**Exercise:**
Return every line of the rows below that contains the word "Robbery", with capitalization matching.

[Records]

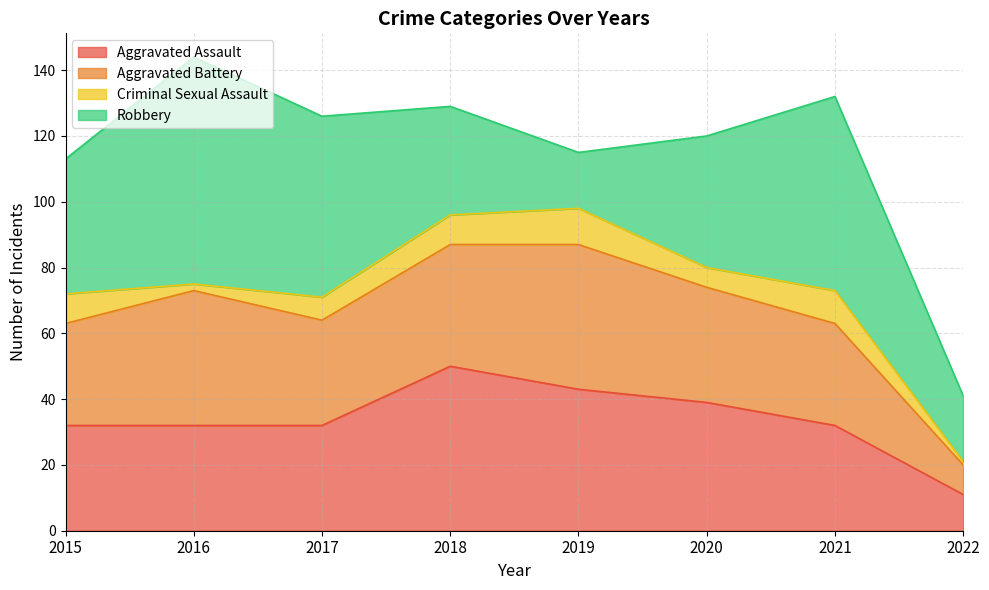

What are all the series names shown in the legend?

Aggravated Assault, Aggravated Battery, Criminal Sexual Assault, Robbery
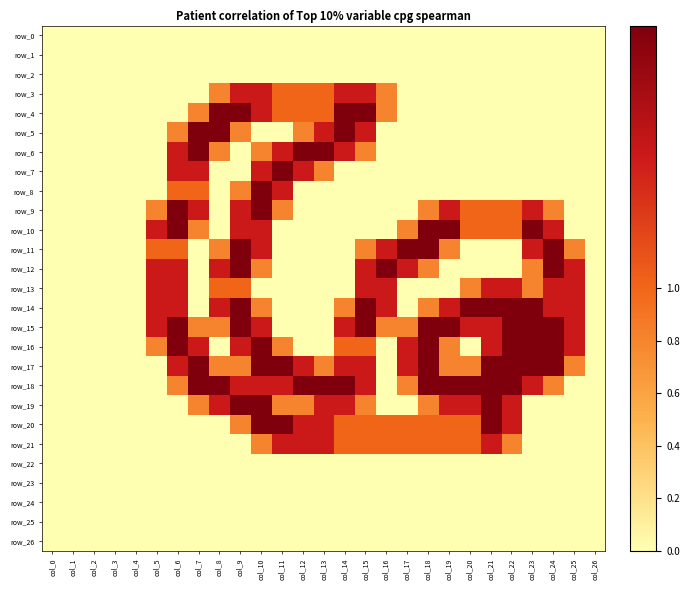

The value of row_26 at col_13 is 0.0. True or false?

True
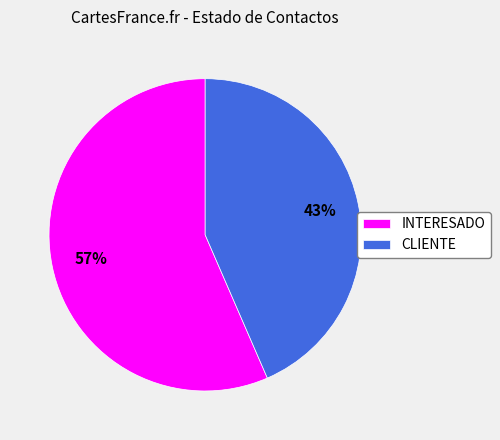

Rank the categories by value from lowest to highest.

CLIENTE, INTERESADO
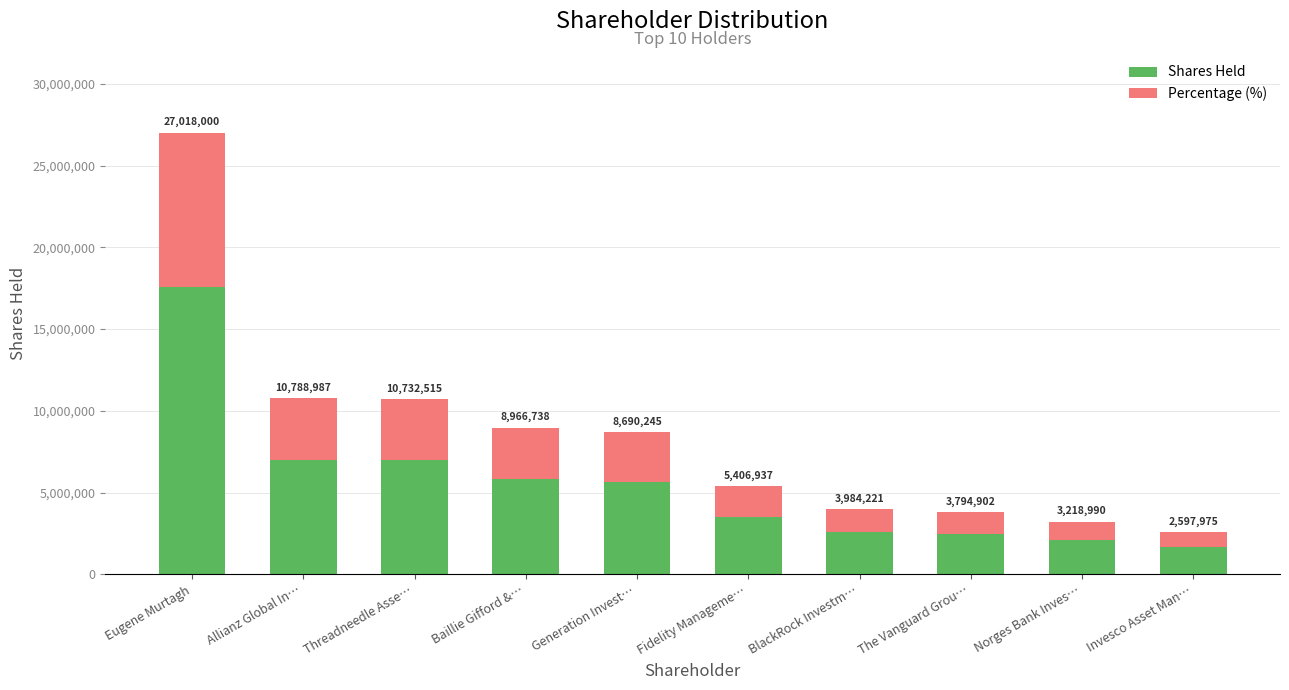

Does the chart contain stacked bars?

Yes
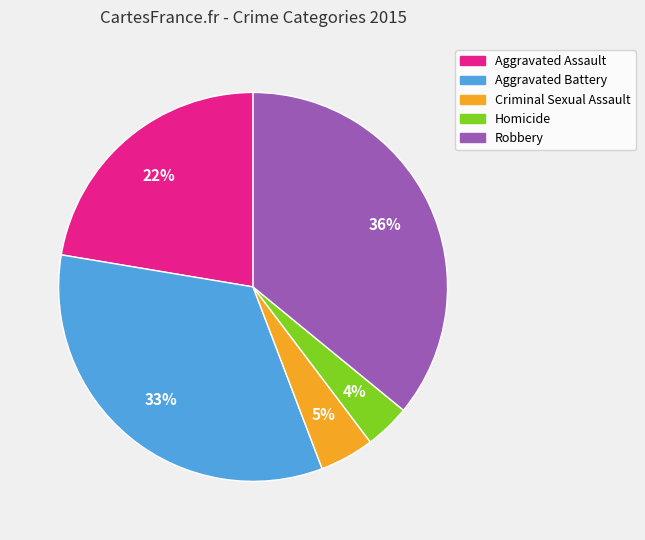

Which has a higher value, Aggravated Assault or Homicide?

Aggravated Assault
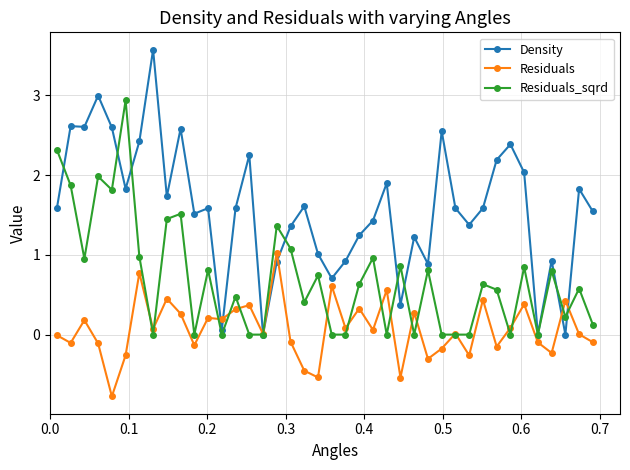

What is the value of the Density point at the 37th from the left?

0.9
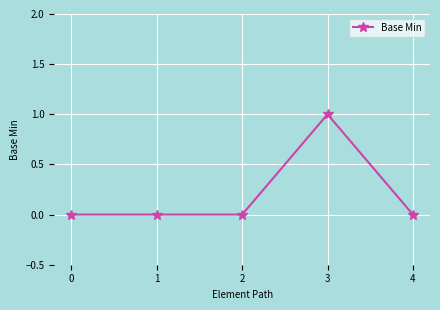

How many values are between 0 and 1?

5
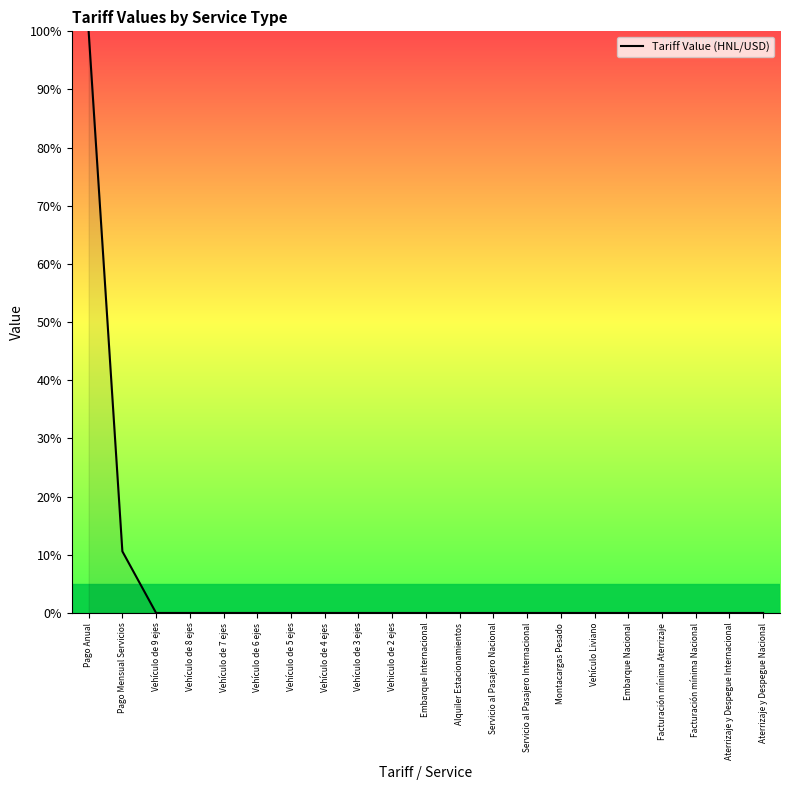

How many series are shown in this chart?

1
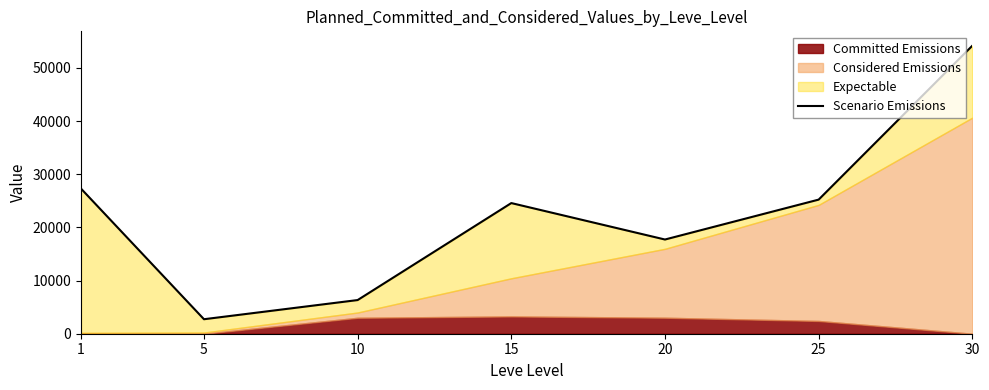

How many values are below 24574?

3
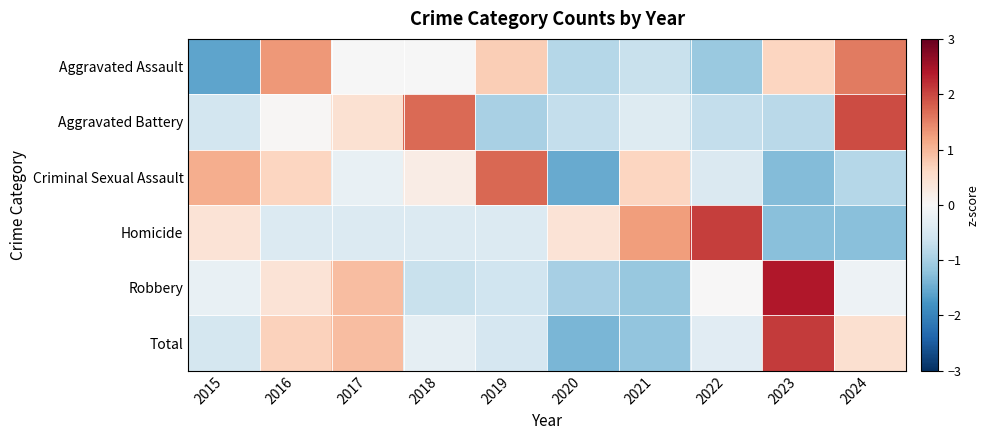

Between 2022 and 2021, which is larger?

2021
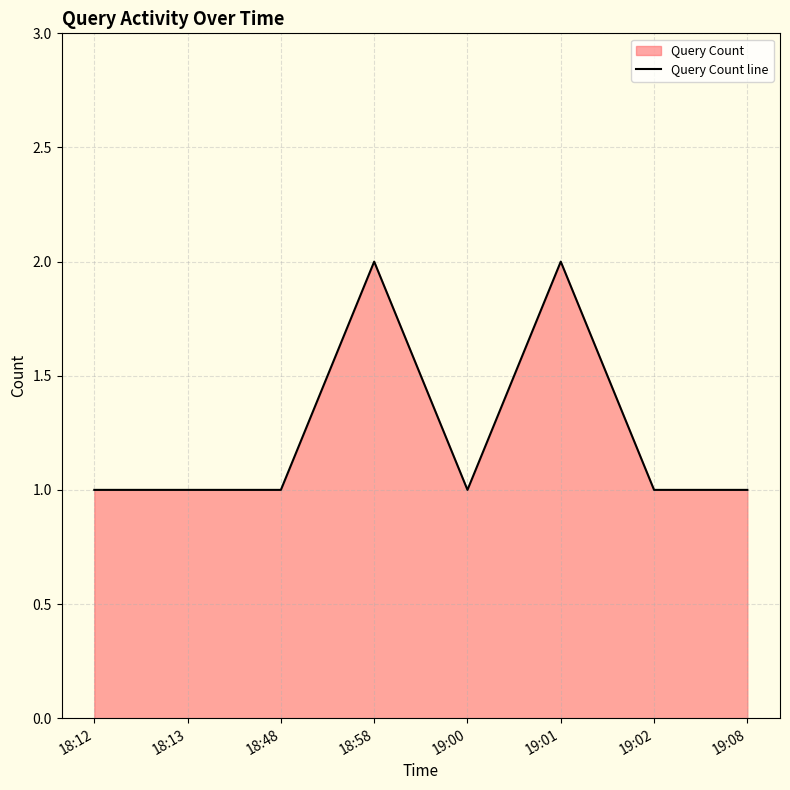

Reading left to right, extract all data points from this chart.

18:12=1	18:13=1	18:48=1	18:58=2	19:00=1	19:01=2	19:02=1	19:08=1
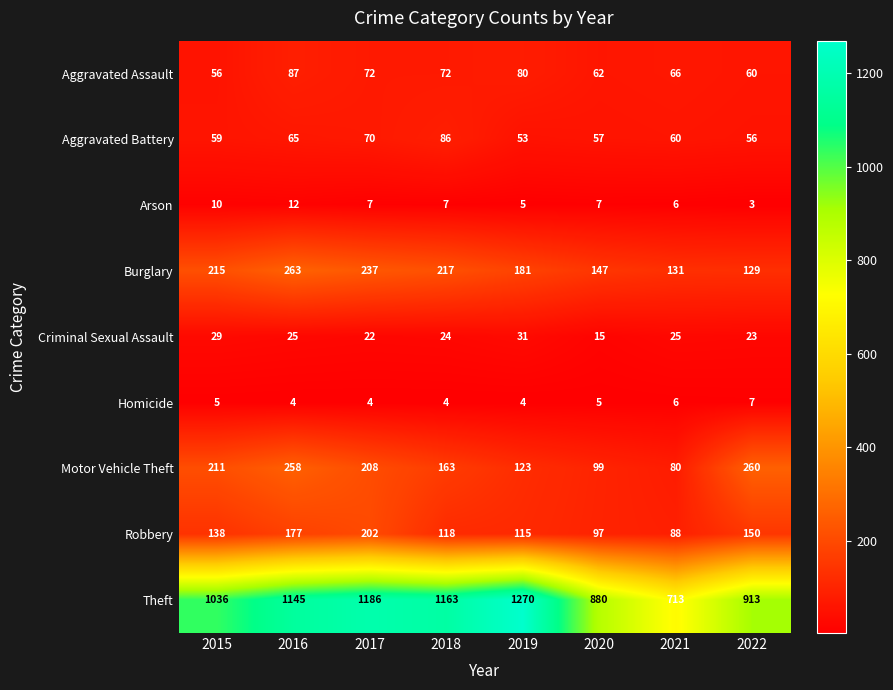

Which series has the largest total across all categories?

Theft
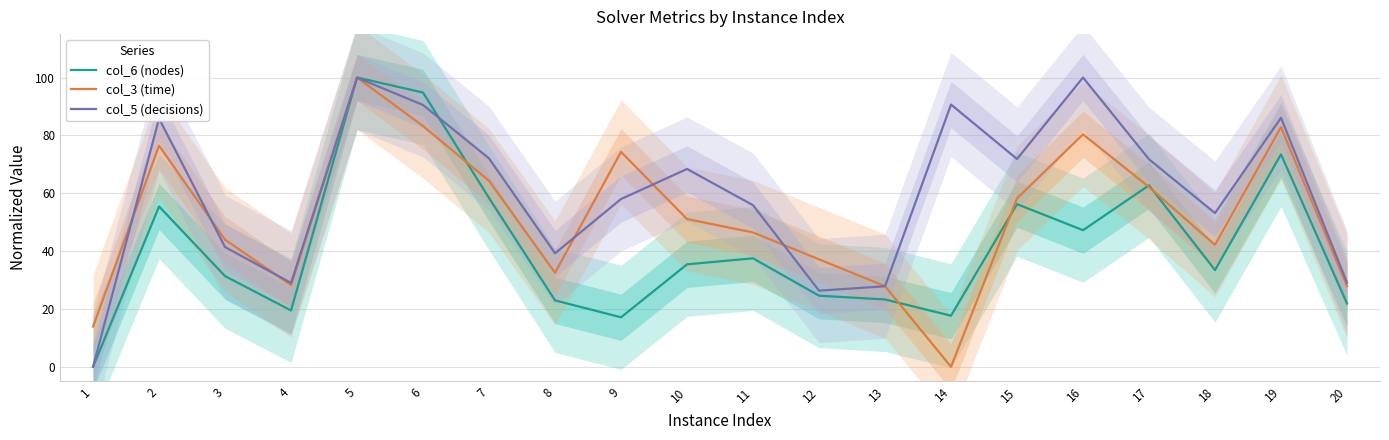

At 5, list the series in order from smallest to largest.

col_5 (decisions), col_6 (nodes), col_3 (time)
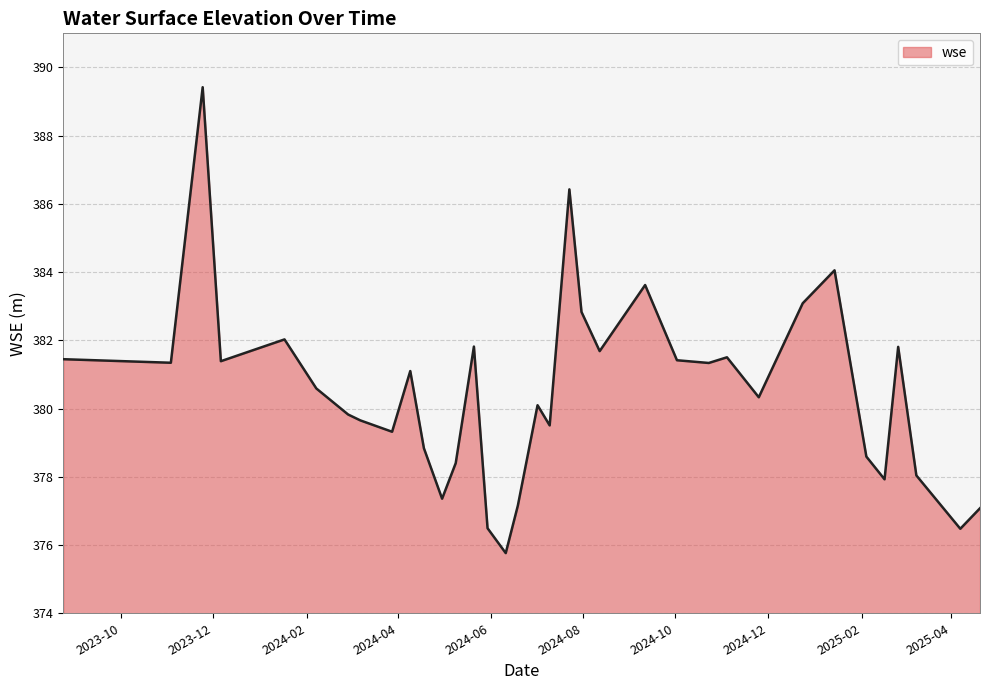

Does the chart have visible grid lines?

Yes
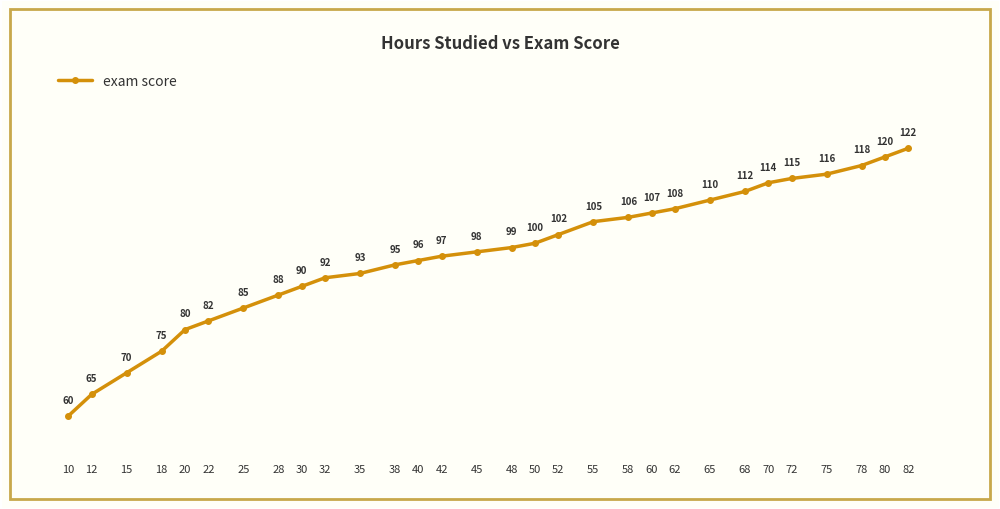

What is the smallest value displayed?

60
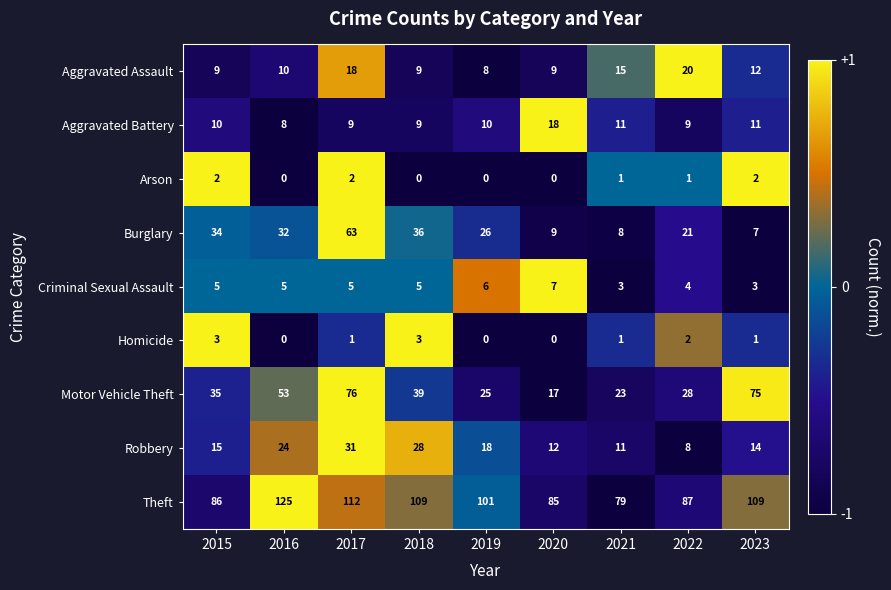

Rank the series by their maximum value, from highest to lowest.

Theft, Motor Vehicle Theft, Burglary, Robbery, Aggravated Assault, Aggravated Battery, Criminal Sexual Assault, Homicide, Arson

[/Records]

**Final answer:**
Aggravated Assault, Aggravated Battery, Criminal Sexual Assault, Robbery
Theft, Motor Vehicle Theft, Burglary, Robbery, Aggravated Assault, Aggravated Battery, Criminal Sexual Assault, Homicide, Arson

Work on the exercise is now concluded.